• EXPLORE THE MATERIAL:
• 1. Return the blog post on analyzing user journeys in full, word for word.
• 2. Retype the rows that come after the blog post exactly as they appear, leaving out the pictures.

• EXCERPTED TEXT:
At Highlight, there’s always been an unwritten goal to identify interesting user sessions to make it easier for our customers to understand their users.
One way to analyze a session is to look at the user’s journey, summarized by the order of page visits and the time spent per page, the thought being that sessions with unusual user journeys would uncover insights into how users may be experiencing frustration or using the app in an unexpected way.
This blog post covers the logic that we use to analyze the user journeys of each session and surface the interesting ones.
Defining a "page"
First, in order to define a user journey as “the order of page visits”, we need to first define a “page”. The Highlight client records browser navigation events, so we can get the URLs and timestamps for each page visit. Conceptually, a page is a bit different from a URL, since one or many URLs may map to a single page. An app may also use URL normalization rules (e.g. case insensitivity, or removing trailing slashes).

• MATERIALS PROVIDED:
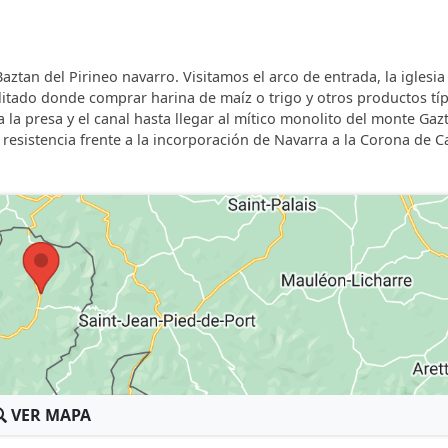
ztan del Pirineo navarro. Visitamos el arco de entrada, la iglesia
itado donde comprar harina de maíz o trigo y otros productos típ
 la presa y el canal hasta llegar al mítico monolito del monte Gaz
esistencia frente a la incorporación de Navarra a la Corona de Ca
VER MAPA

• SOLUTION LIST:
• 1.
At Highlight, there’s always been an unwritten goal to identify interesting user sessions to make it easier for our customers to understand their users.
One way to analyze a session is to look at the user’s journey, summarized by the order of page visits and the time spent per page, the thought being that sessions with unusual user journeys would uncover insights into how users may be experiencing frustration or using the app in an unexpected way.
This blog post covers the logic that we use to analyze the user journeys of each session and surface the interesting ones.
Defining a "page"
First, in order to define a user journey as “the order of page visits”, we need to first define a “page”. The Highlight client records browser navigation events, so we can get the URLs and timestamps for each page visit. Conceptually, a page is a bit different from a URL, since one or many URLs may map to a single page. An app may also use URL normalization rules (e.g. case insensitivity, or removing trailing slashes).

• 2.
ztan del Pirineo navarro. Visitamos el arco de entrada, la iglesia
itado donde comprar harina de maíz o trigo y otros productos típ
 la presa y el canal hasta llegar al mítico monolito del monte Gaz
esistencia frente a la incorporación de Navarra a la Corona de Ca
VER MAPA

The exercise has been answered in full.